WWDC2019 Session 510
Transcript
[ Music ]
>> Hello, and welcome to our
session about audio API updates.
My name is Peter Vasil, and I am
a software engineer in the Core
Audio team.
Let's start with what's new in
AVAudioEngine.
We have added a couple of
enhancements and new APIs to
AVAudioEngine.
We now have a voice processing
support.
We have added two new nodes,
AVAudioSourceNode and
AVAudioSinkNode, and we have
made some improvements to
spatial audio rendering.
Now, let's dive into the
details.
AVAudioEngine now has a voice
processing mode.
The main use case for the mode
is echo cancellation and
voice-over IP applications.
What does this mean?
When enabled, extra signal
processing is applied on the
incoming audio, and any audio
that is coming from the device
is taken out.
This requires that both input
and output nodes are in the
voice processing mode.
Therefore, when enabling the
mode on either of the I/O nodes,
the engine takes care that both
I/O nodes exist and that they
are switched to the voice
processing mode.
Voice processing is only
available when rendering to an
audio device, not a manual
rendering mode.
To enable or disable voice
processing, we can use set voice
processing enabled on either the
input or output node.
Voice processing cannot be
enabled dynamically, which means
the engine needs to be in a stop
state when enabling the mode.
The AV Echo Touch Sample Code
project demonstrates how to use
voice processing with
AVAudioEngine in detail.
Let's look at the new nodes in
AVAudioEngine, AVAudioSourceNode
and AVAudioSinkNode.
Both nodes wrap a user-defined
blog that allows apps to send or
receive audio from
AVAudioEngine.
When rendering to an audio
device, the block operates under
real-time constraints, which
means that within the block
there shouldn't be any blocking
calls like memory allocations,
call to lib dispatch, or
blocking on a mutex.

Prompt:
Reproduce the passage of the audio session transcript between "Let's start with" and "spatial audio rendering.", inclusive, word for word.

Collected material:
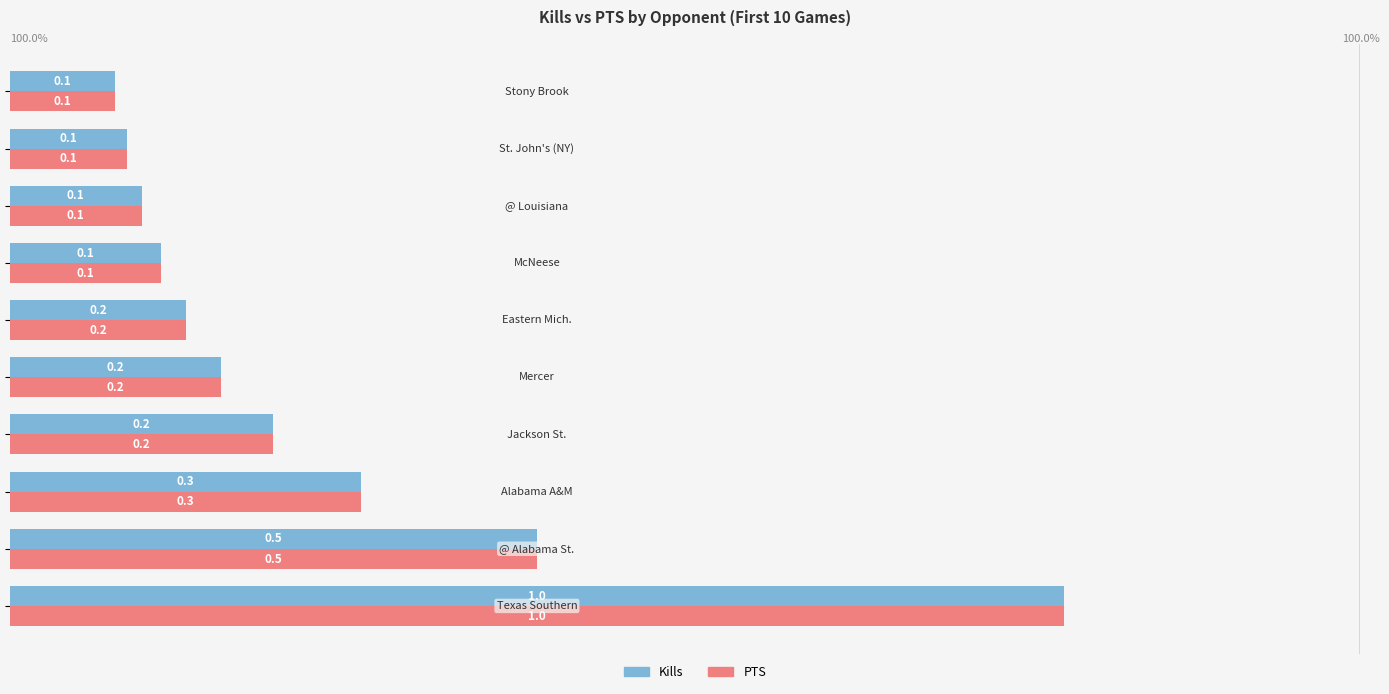

How many data points does each series have?

10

Result of this exercise:
Let's start with what's new in
AVAudioEngine.
We have added a couple of
enhancements and new APIs to
AVAudioEngine.
We now have a voice processing
support.
We have added two new nodes,
AVAudioSourceNode and
AVAudioSinkNode, and we have
made some improvements to
spatial audio rendering.